A Spooky Girl’s Love Story
He asked if I wanted to take a walk, and I obliged. It was hot, hot, day in the deep South, but I was willing to take any reason to keep his company. He smirked, and suggested we cross the street to a nearby cemetery. The cemetery in question was one I'd passed by many times while driving through downtown, and it'd captivated me since childhood. It's a sprawling location, nearly two centuries old and sits solemnly in the middle of a bustling urban area, defiant to the rush of the world around it. In that moment, I decided that I'd loved it from afar for much too long. He was familiar with the cemetery, and had spent many hours there throughout his youth. He was willing to be my guide, and I was eager to have one.

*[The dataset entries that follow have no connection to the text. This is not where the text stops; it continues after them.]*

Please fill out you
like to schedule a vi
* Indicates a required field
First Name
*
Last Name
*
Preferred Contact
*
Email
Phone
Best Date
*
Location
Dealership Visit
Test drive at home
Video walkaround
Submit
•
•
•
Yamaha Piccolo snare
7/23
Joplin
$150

The heat became overwhelming, and halfway through our walk, I took my shirt off, desperate to feel any sort of breeze upon my skin. I was impressed by his resolve. He and I walked to the edge of the graveyard, where there was nothing more than a patch of grass and a crumbling old headstone nestling in the shade of a couple large trees. We sought refuge underneath their leafy branches, and did our best to avoid the ants crawling over their roots. He lamented over his decision to wear a hoodie, and soon, he was shirtless as well, wearing nothing but a pair of burgundy colored jeans. I was impressed- this time, by my own resolve.
His presence was intense, almost too much to handle, but I had no urge to leave. The sexual tension was as thick as the humid Carolina air, but neither of us wavered, no one dared to "make a move". He spotted a tattoo on my back, and touched me only to inspect it, tugging gently at the straps of my sports bra. I grew weak in the knees, but kept my feelings veiled. I knew how much he'd been through, and that he needed a friend, not another lover. And honestly, I needed the same.

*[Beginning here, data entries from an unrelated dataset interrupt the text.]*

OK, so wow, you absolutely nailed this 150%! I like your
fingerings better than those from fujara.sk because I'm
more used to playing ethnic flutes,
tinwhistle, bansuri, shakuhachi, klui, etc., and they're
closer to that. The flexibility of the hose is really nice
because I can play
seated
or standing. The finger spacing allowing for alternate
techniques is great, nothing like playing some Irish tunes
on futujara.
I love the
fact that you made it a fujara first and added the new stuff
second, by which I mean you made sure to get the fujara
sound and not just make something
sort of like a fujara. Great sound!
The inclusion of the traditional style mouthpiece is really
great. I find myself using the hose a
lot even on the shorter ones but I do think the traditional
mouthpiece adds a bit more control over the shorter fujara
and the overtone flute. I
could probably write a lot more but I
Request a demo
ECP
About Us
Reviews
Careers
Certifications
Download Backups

I noted my amusement at how elegant I found his name to be. He revealed that not only was one of his middle names Wolfe (an homage to Mozart), but that he was wearing underwear with a wolf's face on them. He smirked and asked if I'd like to see them. My immediate thought was "Oh good god, yes", but I tried to guise my interest with a very cooly spoken "Sure, why not?" He unbuttoned his (rather tight) burgundy jeans to reveal boxer shorts with the visage of a determined looking wolf printed on the front. With his pants around his ankles, he looked up at me and commented that he didn't usually wear underwear, but felt the need to put that specific pair on that morning. I reluctantly divulged that wolves meant a lot to me. He asked why, and I began to stumble over my words.
Strange as it may seem, I find wolves to be symbolic of love and life-long partnership. And when I moved back to my hometown, I saw them everywhere: in my dreams, on clothing, in artwork, the list goes on. For months, I had a feeling that love was coming for me soon, but was making an active effort not to lose my head over the possibility even though the night before, as he and I were exchanging messages, I wondered out loud if it was possible to fall in love with someone based on a conversation. I'd had a lingering interest in him (much to his surprise) even before I moved back home, and had tried not to give too much thought to the matter. But as the printed yellow eyes of the subject of my dreams stared brazenly at me from just feet away, I knew I could not deny what was stirring inside of me. I stood there, in the cemetery I'd always wanted to see, face to face with my emotions, forced to acknowledge the mysterious workings of the universe, across from a handsome young man waiting expectantly for his curiosity to be satisfied. In that moment, it felt like a million different paths in my life had been illuminated and were beginning to converge. I knew that I was falling in love.
I tried to dance around my connection to wolves, using words like "fierce" and "determined", but quickly caved and revealed my dreams to him. He absorbed the knowledge, and we spoke briefly on the mating patterns of wolves. He pulled his pants up and we headed back to the apartment building I'd met him at. After about four hours together (I'd only intended to be there for 15 minutes), we said our goodbyes. I took note of the heart spray-painted on the dumpster near my car, and smirked. It seemed like a good omen. I still have a picture of it in my phone.
We've spent much more time in that cemetery since that day, although it's been less frequent now that we are so deep into our lives together. But the memory remains a constant for us, and we often find ourselves reflecting on that day when we think about how far we've come. These days, when I pass the cemetery, I'm no longer filled with longing. I'm filled with feelings of love and wonder, amazed at the funny ways life can play out and how beautiful things can be if you choose not to fight the tide.